The goal of replacing the entire paper chart with an electronic record may be a subtle barrier to the spread of computer-stored medical records. The focus on needing to replace the current paper chart draws attention away from the benefits of having parts of the record stored in a computer retrieval form. Furthermore, the focus on total computerization implies a large initial and ongoing dollar commitment to replace the record completely. This commitment is unacceptable to most practices. No doubt, there are advantages of computerizing key patient data. Only key data should be computerized, however, not all data. Patient summaries containing the patient's demographics, medical problems, allergies, health maintenance status, and recent laboratory results can be used to generate needed prevention reminders as well as to do research (such as postmarketing drug surveillance) and management (such as being able to compare the utilization of various laboratory tests by physicians). Computer searches of these data can also be used to create patient target groups and to produce individualized labels and letters to contact patients. The computer medical record should complement, not replace, the traditional office record. The computer then can be used for a subset of the full record to take advantage of its unique power of retrieval and analysis.

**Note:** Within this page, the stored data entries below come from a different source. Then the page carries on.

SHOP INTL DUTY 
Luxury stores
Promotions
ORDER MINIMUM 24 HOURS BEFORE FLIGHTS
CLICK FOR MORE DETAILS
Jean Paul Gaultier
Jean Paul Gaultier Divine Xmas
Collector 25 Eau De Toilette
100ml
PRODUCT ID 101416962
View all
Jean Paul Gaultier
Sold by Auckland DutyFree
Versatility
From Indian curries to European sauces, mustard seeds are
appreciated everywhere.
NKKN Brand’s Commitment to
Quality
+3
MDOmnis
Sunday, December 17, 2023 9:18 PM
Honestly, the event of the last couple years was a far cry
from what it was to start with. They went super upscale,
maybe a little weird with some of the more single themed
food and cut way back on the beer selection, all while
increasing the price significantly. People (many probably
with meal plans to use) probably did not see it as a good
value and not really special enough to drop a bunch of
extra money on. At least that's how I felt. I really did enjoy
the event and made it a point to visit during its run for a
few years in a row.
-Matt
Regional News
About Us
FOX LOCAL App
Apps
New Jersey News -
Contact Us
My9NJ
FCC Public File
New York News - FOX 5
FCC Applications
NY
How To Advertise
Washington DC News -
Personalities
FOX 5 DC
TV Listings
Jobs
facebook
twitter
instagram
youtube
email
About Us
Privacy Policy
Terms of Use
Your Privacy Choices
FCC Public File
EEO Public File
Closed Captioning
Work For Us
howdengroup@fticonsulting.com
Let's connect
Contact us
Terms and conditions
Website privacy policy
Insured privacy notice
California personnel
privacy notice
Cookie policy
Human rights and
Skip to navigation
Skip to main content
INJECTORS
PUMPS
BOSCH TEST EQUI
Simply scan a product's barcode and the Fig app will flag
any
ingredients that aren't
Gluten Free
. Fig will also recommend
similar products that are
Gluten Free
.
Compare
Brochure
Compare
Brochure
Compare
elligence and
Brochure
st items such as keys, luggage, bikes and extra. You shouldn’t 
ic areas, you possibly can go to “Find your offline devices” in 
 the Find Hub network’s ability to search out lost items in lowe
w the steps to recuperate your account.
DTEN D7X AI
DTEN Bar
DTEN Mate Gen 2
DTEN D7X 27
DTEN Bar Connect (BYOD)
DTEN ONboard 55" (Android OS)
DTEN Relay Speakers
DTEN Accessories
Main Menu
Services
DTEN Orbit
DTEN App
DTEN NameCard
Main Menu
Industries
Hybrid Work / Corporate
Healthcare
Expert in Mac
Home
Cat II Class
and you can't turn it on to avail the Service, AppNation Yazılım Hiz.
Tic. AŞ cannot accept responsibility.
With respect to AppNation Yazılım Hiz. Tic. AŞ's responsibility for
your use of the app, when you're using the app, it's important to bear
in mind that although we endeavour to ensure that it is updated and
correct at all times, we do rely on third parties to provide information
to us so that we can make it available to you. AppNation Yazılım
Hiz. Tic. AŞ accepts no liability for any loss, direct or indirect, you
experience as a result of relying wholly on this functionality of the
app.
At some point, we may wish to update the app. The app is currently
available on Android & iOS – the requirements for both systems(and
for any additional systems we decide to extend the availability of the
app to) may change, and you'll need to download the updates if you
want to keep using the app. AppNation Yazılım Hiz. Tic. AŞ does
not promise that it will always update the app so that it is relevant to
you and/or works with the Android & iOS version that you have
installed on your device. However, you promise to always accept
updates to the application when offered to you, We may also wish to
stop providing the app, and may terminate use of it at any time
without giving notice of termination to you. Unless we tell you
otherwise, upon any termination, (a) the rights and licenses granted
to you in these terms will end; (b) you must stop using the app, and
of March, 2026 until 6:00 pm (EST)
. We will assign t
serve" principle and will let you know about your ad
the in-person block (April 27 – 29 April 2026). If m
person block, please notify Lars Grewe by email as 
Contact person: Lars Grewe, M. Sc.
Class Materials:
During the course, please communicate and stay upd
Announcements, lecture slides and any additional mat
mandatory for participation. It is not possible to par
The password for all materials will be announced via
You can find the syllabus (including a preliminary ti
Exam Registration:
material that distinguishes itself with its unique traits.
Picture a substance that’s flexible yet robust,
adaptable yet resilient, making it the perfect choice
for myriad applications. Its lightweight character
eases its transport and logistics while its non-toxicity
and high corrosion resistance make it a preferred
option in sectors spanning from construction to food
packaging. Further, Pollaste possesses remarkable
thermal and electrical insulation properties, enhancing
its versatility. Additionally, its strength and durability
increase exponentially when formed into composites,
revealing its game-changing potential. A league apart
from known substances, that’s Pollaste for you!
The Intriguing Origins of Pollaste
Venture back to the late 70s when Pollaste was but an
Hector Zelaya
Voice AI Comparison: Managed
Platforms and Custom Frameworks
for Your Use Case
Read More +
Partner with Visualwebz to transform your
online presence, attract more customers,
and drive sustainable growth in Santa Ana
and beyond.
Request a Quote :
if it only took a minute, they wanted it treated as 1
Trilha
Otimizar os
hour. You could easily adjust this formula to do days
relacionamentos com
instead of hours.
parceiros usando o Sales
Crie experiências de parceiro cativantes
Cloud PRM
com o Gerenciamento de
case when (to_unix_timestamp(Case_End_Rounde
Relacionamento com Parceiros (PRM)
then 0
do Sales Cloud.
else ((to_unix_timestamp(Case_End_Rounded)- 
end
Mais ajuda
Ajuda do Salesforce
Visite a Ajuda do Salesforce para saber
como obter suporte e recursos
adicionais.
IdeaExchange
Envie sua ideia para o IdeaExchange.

As a supplement to the record, the computer can be implemented in a modular step-by-step fashion rather than all at once with its attendant costs. This approach implies that the goal is more effective care of patients rather than a fascination with high technology.

摘要

用电子记录取代整个纸质病历的目标,可能是计算机存储病历推广的一个微妙障碍。关注于需要取代当前的纸质病历,会将注意力从以计算机检索形式存储部分病历的益处上转移开。此外,对全面计算机化的关注意味着要投入大量的初始资金和持续资金,以完全取代病历。这种投入对大多数医疗机构来说是不可接受的。毫无疑问,将关键患者数据计算机化有其优势。然而,应该仅将关键数据而非所有数据进行计算机化。包含患者人口统计学信息、医疗问题、过敏情况、健康维护状况以及近期实验室检查结果的患者摘要,可用于生成所需的预防提醒,以及进行研究(如上市后药物监测)和管理(如能够比较医生对各种实验室检查的使用情况)。对这些数据进行计算机检索,还可用于创建患者目标群体,并生成个性化标签和信件以联系患者。计算机化病历应补充而非取代传统的门诊病历。然后,计算机可用于完整病历的一个子集,以利用其独特的检索和分析能力。作为病历的补充,计算机可以以模块化的方式逐步实施,而不是一次性承担随之而来的成本。这种方法意味着目标是更有效地照顾患者,而不是痴迷于高科技。